Richard III

Richard IIITheatre Guild. Little Theatre. 7 Aug 2013

The Little Theatre lobby was sparsely but thoughtfully decorated with red and white roses as humble and multi-tasking director Megan Dansie took tickets at the door.  The action in Shakespeare's Richard III is set during the final years of the drawn-out War of the Roses between the houses of Lancaster and York.  Someone's set design (the programme doesn't bother to mention who) does not harken back to the late 1400s but to modern times when men are armed with computers and lugers, and big brother gets a mention on the graffitied walls of something like an underpass.

The play begins with possibly the most famous opening line in Shakespeare - "Now is the winter of our discontent..."  Gloucester (Later Richard III) declares war on the family to win the crown.  Bart Csorba combines his CPA training and doctorate study in politics into a formidable Richard III.  Looking dapper in luxurious black with a matching leather sling for Richard's withered limb, Csorba plays a calculating and criminally intelligent Richard with the con man's understanding of a person's weakness.  You can see in his eyes he plays people.  The cast is large and the skill level uneven, but there are some memorable moments.  Richard's salacious and nearly slobbering request for Elizabeth's daughter, played against Rachel Burfield, conjured fantasies of a threesome.  Gary George gave his usual stirring and stress-filled rendition with clear enunciation, which contributed to the overall clarity of this production.  Céline O'Leary presented a dignity that comes with years of professional experience.  However, none in the cast, and especially the women, plumbed the depths of grief and pain necessary for empathy.

Megan Dansie moved her players with speed between the scenes and paused them to savour the right moments.  The Battle of Bosworth was an odd affair with nobody on stage for most of it and people creeping out only when it was safe to do so.  The fight between Richard and Richmond (Samuel Rogers) was startling and visceral.  Richard Parkhill's lighting and Tim Allan's soundscape was broody and modern and reminiscent of games.  Costumes ranged from really fantastic, like for Csorba and O'Leary to what's required, like battle fatigues and hoodies - I'm sure it was a big job assembling them.

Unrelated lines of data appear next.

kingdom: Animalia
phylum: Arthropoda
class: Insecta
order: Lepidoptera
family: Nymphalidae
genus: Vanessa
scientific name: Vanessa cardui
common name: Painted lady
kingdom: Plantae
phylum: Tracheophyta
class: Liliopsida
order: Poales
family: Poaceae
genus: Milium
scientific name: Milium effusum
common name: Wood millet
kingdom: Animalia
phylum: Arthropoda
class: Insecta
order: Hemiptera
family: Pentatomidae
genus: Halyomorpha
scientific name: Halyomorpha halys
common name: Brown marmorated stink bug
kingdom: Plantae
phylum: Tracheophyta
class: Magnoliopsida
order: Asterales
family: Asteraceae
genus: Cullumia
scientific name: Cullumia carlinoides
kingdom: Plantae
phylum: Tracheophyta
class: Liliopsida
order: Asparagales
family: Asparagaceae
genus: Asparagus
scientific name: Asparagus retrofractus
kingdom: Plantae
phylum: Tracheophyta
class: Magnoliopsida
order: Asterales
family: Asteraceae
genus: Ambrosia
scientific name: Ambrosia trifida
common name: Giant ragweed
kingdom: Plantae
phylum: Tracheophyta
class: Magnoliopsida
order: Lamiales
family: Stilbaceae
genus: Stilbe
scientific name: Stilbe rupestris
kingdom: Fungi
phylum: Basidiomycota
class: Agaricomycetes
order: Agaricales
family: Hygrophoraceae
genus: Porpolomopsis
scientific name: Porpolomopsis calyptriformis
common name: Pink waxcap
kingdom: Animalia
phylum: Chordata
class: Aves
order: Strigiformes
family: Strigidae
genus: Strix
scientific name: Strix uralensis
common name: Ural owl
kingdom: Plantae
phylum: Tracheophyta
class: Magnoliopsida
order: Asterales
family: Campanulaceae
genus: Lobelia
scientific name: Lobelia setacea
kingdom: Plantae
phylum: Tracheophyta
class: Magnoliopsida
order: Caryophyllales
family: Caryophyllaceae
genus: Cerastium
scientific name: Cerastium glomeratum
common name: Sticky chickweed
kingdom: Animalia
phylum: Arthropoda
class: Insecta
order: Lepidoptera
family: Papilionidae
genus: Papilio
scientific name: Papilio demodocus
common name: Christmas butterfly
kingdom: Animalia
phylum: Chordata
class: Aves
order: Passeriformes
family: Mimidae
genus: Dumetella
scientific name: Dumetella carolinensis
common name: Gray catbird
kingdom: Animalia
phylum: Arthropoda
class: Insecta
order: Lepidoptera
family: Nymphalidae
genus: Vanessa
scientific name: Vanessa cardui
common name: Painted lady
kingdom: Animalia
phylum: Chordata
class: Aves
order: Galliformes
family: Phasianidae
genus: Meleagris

The real Richard III was disinterred from beneath a car park in Leicester in 2012.  He was likely slain during the Battle of Bosworth - which took place nearby - stripped, mutilated, put on temporary display, and hastily buried when the smell got too bad.  If you have the slightest interest in English history and would appreciate a story clearly conveyed, you ought to visit the Little Theatre.